しばらく歩いたところで冴島はようやく鹿の足跡と思われる痕跡を見つけた。それは長く先へと続いているようで、目で足跡を辿った先にその姿はあった。冴島は息を呑む。その鹿は既にこちらに気付いていたのか、冴島のことをじっと見つめている。中には人に気付くと、身の危険を感じて襲いかかって来るものもいるが、今も尚見つめ続けている鹿からはそう言った敵意のようなものを感じなかった。
「……なんや、お前。俺が怖ないんか」
鹿は答えない。冴島の言葉に反応する様子もない。その自分を見る瞳が切なく見えた頃、その理由が姿を覗かせる。傷付いた牝鹿が一匹、後ろから現れた。足を傷めているようで足跡には点々と赤が残されており、冴島は全てを察した。
「そうか、そいつお前の連れか。……ほんなら、俺はお前を撃てんな」
自分より大切なものを守ろうとする姿に冴島は険しい表情を緩め、今日はもう山を降りようと後ろを向いたその時、凶暴な唸り声がすぐ近くの茂みから聞こえてきた。急いで振り返れば、二匹の鹿の前にそれは立ちはだかる。それは黒く、それは荒々しく、そして凶暴。鋭い眼光を鹿達に向けていたのは熊だった。
「はよ行けや!!ここは俺が……!!」
冴島の怒号に鹿達は一目散に逃げて行った。その場に残されたのは銃を構えた冴島と怒りを滲ませた目で睨む熊。先程の鹿とは違い、その目には色濃く怒りの感情が滲んでいる。密かに息を逃がす。冴島は慎重に銃を構え、熊へと照準を合わせていく。熊は冴島の様子を窺い、当然と言うように二本足で立ち上がった。そして空気が裂ける程の咆哮を一つ。熊の気迫に冴島は照準をずらされ、その隙を突いた熊は冴島へと前足を振り下ろした。

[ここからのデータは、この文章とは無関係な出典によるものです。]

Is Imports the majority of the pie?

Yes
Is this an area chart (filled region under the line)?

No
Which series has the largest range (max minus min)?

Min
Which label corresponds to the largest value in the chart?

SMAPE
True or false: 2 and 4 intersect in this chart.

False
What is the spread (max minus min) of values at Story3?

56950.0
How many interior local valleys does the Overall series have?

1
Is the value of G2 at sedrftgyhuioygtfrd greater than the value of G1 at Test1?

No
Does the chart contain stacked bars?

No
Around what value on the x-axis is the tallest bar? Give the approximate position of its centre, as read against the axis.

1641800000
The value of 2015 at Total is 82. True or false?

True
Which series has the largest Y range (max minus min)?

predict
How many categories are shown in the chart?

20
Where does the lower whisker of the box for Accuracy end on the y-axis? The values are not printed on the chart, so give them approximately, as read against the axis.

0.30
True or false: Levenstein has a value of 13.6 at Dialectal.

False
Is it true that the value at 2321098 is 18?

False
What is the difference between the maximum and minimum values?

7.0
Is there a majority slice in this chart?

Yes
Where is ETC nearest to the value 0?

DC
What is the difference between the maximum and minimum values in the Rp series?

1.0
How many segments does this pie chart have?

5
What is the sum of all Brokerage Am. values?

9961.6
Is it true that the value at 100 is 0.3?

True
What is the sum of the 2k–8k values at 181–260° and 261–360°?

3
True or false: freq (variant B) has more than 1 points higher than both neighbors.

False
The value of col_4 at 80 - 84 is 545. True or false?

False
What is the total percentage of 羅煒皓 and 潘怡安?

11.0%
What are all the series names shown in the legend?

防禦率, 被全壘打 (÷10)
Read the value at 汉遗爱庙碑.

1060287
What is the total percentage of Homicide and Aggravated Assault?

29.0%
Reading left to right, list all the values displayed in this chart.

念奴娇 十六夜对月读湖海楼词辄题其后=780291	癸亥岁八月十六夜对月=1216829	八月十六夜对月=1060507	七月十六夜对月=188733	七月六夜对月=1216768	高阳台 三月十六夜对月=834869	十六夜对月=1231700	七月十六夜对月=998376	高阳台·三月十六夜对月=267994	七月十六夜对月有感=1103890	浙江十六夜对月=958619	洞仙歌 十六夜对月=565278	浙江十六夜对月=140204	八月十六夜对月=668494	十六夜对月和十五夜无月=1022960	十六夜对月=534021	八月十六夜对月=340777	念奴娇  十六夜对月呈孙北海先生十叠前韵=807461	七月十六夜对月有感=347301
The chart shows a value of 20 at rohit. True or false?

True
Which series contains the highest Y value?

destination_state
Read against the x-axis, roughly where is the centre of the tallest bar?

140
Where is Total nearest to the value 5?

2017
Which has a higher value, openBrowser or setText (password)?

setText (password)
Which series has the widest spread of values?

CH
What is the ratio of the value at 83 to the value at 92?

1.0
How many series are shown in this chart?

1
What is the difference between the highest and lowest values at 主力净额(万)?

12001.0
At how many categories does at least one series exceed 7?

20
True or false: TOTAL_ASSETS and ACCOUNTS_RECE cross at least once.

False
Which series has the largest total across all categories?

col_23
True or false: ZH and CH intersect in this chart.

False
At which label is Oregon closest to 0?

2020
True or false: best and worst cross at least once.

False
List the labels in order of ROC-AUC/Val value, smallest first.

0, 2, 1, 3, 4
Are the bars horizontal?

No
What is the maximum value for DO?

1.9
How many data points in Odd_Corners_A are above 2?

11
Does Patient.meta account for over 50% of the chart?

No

雪山に銃声が響く。冴島は大きく肩で呼吸をし、熊は前足を振り下ろした低い姿勢のまま、絶命していた。額には銃口が向けられている。冴島はあの一瞬で後ろへ下がり、地面に覆い被さるような姿勢になった熊の額を撃ち抜いたのだ。酷い緊張感に生きている心地がする、あまりこんな所では味わいたくない緊張感だ。今日はもう山を降りよう。冴島は息を荒らげたまま、山を下った。
それから冴島が熊を一匹仕留めたと報告を入れたのは、無事集落まで戻ってきてからのことだった。他のマタギ達を集め、もう一度山に入り、その熊を持って帰ろうと慌ただしい雰囲気の中、冴島は見た。集落の一歩手前まで降りてきた、あの鹿の姿を。雪山で見た切ない目ではなく、穏やかな目をして鹿は頭を低く下げた。冴島は、そないなことせんでも、ええ。達者でやれや。と告げると鹿はゆっくり踵を返し、山へと戻って行った。その後ろ姿が見えなくなってしまうまで、冴島は集落の入口に佇んでいた。